La fuerza de darlo todo

Entré en la sala de urgencias, y el aire denso de la tarde me golpeó como un muro. Ahí estaba ella: una niña de apenas tres años, con los ojos hundidos y la piel pegada a los huesos. Su pequeño cuerpo luchaba entre la vida y la muerte. Malaria cerebral y desnutrición severa, un cóctel devastador que estaba ganando la batalla.

Su madre me miró con desesperación. No dijo nada, pero sus ojos gritaban.

«Haz algo. Sálvala.»

Respiré hondo. Este no era mi primer caso así, pero cada niño que atendía me desgarraba como si lo fuera. Su nombre era Alem, «mundo» en amhárico. Qué ironía pensar que todo su mundo estaba reducido a ese catre desvencijado y al sonido monótono del monitor que registraba sus latidos cada vez más débiles.
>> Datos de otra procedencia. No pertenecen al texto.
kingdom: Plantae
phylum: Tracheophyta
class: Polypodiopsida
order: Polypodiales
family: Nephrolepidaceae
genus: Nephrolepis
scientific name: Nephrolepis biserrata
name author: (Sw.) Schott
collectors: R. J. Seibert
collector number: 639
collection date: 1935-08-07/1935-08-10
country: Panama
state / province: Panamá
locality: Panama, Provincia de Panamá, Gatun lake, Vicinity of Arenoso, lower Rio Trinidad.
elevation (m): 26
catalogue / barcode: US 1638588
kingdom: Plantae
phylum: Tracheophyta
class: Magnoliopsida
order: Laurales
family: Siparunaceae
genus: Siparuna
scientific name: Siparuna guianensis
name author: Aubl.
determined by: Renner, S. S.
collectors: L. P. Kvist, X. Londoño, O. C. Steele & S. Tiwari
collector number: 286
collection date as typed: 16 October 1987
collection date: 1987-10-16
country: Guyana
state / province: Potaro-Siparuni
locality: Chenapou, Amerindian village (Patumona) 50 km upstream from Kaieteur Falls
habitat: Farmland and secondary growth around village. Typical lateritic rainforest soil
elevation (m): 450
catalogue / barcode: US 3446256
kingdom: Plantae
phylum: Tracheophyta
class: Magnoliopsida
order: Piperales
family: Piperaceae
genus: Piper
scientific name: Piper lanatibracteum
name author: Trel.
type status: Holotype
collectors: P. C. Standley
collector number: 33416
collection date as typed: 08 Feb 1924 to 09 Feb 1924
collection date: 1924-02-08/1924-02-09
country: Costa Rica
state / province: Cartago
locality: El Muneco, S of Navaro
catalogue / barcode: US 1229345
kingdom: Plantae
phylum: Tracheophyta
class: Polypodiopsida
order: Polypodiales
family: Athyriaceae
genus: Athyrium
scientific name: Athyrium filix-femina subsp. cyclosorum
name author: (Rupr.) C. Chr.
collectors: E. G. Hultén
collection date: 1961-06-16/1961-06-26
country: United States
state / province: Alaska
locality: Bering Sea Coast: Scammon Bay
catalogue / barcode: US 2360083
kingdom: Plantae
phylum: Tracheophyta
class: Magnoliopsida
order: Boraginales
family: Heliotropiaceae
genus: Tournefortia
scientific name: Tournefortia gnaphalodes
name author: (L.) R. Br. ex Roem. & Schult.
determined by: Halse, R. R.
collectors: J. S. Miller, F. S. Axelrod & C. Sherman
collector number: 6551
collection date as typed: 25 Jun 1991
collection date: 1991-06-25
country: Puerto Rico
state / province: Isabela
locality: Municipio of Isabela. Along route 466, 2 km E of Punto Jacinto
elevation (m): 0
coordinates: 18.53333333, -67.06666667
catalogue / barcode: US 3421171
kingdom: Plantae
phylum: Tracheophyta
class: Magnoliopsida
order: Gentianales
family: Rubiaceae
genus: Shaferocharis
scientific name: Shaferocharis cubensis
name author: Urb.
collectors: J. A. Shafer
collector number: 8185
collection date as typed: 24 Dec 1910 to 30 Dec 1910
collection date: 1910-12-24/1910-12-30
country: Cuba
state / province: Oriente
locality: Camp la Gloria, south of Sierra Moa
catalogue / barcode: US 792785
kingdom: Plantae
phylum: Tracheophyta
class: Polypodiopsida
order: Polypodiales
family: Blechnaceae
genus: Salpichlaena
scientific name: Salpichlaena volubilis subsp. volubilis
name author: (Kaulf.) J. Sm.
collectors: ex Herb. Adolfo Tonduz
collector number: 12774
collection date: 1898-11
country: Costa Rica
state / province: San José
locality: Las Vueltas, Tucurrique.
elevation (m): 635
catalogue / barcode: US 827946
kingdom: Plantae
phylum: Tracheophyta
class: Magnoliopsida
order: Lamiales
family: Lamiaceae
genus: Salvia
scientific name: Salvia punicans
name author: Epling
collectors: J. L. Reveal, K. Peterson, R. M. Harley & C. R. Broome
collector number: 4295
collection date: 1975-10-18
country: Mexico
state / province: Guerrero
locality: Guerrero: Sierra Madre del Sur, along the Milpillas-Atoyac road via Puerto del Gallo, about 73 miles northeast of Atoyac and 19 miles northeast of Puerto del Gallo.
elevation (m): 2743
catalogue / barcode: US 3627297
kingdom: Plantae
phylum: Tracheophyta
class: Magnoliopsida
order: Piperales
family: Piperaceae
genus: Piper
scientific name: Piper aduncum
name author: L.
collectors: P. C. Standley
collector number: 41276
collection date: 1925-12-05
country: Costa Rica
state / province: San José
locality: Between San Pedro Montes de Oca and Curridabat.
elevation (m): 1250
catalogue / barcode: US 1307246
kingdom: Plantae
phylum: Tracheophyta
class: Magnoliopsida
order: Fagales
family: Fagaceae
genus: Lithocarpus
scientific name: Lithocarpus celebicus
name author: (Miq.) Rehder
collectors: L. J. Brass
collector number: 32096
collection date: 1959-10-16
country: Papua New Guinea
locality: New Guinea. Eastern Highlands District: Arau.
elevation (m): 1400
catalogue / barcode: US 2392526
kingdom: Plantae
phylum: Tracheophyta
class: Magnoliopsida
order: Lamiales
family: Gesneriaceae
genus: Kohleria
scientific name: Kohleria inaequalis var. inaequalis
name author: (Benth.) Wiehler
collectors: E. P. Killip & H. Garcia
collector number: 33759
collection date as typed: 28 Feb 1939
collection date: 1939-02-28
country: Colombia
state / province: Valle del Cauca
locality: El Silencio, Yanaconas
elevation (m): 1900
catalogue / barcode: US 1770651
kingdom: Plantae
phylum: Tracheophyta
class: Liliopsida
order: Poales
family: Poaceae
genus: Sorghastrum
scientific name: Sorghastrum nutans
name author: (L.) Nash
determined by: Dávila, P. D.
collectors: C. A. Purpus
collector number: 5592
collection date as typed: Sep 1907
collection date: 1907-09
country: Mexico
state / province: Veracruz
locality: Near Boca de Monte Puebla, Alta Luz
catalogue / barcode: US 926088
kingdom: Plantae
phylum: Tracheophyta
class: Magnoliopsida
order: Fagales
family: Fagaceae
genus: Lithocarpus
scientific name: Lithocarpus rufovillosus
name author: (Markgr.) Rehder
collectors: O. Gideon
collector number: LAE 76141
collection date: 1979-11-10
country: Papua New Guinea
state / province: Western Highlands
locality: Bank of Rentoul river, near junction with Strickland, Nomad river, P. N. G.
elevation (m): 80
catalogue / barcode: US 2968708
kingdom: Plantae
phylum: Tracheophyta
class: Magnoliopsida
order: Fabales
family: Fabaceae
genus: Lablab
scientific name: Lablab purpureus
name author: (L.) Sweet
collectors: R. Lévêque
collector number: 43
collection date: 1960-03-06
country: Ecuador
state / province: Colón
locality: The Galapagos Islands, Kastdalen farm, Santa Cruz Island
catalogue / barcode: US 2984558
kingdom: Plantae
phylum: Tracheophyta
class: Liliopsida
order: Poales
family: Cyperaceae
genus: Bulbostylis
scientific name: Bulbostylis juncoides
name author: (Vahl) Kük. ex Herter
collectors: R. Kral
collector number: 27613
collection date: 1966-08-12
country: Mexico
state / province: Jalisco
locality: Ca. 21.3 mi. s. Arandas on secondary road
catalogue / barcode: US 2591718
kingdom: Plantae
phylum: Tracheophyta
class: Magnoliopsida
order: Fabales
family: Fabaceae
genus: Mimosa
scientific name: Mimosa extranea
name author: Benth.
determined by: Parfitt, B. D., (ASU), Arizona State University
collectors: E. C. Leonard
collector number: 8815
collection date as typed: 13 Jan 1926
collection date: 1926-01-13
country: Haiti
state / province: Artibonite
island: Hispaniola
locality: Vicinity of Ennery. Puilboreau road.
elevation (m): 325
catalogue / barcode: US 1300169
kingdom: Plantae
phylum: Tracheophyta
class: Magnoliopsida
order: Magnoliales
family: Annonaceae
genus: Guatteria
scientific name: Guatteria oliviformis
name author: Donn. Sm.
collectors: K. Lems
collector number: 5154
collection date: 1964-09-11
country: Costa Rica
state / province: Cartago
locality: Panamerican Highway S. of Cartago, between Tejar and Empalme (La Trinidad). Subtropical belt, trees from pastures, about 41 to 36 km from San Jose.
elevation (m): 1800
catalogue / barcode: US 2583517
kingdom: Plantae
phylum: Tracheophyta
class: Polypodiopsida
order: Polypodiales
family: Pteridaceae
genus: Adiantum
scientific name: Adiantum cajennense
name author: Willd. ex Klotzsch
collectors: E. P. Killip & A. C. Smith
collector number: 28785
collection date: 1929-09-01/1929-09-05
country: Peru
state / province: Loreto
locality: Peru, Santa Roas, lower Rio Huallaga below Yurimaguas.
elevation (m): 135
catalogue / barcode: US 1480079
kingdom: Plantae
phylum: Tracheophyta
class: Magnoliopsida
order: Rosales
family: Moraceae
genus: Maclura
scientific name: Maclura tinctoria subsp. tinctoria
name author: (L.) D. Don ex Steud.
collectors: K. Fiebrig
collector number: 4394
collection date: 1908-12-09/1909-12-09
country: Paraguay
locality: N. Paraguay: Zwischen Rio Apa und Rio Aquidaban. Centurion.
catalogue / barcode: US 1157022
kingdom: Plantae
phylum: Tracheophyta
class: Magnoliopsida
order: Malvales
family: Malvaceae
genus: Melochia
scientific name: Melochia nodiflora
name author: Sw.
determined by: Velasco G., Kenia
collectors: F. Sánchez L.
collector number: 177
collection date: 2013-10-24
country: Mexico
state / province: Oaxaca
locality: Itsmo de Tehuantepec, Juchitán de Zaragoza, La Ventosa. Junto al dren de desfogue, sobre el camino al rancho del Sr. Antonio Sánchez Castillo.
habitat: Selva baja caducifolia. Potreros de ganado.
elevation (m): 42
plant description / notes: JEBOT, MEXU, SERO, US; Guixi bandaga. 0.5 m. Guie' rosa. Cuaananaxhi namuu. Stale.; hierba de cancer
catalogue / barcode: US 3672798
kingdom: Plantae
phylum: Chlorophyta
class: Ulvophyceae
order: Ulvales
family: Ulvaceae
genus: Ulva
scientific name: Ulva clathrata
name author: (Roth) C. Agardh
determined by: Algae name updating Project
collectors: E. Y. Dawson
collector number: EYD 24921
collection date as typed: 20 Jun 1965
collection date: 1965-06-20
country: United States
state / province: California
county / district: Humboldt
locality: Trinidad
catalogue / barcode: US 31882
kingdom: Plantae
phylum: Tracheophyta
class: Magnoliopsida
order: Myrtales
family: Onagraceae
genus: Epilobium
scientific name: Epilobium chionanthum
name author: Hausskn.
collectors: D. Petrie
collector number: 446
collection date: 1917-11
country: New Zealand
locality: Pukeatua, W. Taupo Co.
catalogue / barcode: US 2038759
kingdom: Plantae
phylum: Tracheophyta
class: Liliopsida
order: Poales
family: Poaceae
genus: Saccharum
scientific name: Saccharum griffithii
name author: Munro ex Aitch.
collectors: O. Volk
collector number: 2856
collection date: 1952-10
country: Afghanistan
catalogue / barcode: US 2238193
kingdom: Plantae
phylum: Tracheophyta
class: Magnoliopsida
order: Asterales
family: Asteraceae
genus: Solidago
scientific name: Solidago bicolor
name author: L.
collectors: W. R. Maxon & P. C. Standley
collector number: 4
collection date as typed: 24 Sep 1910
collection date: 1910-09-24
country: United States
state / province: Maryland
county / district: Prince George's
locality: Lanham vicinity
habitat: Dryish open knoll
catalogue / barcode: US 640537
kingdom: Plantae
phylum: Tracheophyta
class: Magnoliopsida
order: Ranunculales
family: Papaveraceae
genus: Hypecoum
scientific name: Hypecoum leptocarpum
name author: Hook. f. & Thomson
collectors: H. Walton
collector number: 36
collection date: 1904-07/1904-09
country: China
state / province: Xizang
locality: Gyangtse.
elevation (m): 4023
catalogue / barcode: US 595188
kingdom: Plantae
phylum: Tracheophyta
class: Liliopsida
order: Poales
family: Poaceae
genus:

Iniciamos el tratamiento antimalárico y la rehidratación, pero su cuerpo apenas respondía. Las horas pasaban, y con cada una, Alem parecía hundirse más. Sabía que el tiempo no estaba de nuestro lado. Y entonces, la llamada de emergencia: sus análisis indicaban que necesitaba una transfusión de sangre inmediata.

En Gambo, conseguir sangre es un lujo. No hay bancos de sangre; dependemos de donantes disponibles en el momento. Miré a mi alrededor, pero todos los posibles donantes ya habían sido descartados. Mi corazón se apretó. No iba a dejarla morir sin luchar.

—Hacedme la prueba —dije.

El técnico de laboratorio dudó. Sabía que ya estaba agotado, que llevaba días durmiendo apenas unas horas. Pero insistí. Minutos después, el resultado: mi sangre era compatible.

Mientras me preparaban, sentí una mezcla de miedo y esperanza. No era la primera vez que donaba sangre, pero hacerlo bajo estas circunstancias tenía un peso diferente. Me quedé mirando a Alem desde el otro lado de la sala. Su pequeño pecho subía y bajaba débilmente, pero estaba viva. Y mientras estuviera viva, yo no me rendiría.

Sentí el pinchazo de la aguja, y la vida fluyó de mí hacia la pequeña bolsa que, en breve, sería su salvavidas. Mis ojos se llenaron de lágrimas, no de dolor, sino de algo más profundo: la certeza de que estaba haciendo lo correcto.

Cuando la transfusión comenzó, vi un leve cambio. Su respiración se estabilizó un poco, y su temperatura, que había estado peligrosamente baja, empezó a subir. Sabía que no estábamos fuera de peligro, pero aquello era un primer paso.

Pasé la noche junto a su cama, vigilando cada signo, cada pequeña mejora. No podía dormir. No quería. Me aferré a su mano diminuta y sentí su calor débil, pero real.

A la mañana siguiente, Alem abrió los ojos. Fueron solo unos segundos, pero en ellos vi algo que me partió el alma: una chispa de vida.

Luchamos juntos durante días.

La malaria cedió, la alimentación terapéutica empezó a hacer efecto, y poco a poco, Alem recuperó fuerzas. El día que pudo sonreír por primera vez, sentí como si el mundo entero se iluminara.

Darlo todo no es solo una frase. Es un acto. Es dejarte el alma, el cuerpo, y hasta la sangre si hace falta. Porque cuando miras a los ojos de alguien que vuelve a la vida gracias a ese esfuerzo, sabes que no hay mayor recompensa.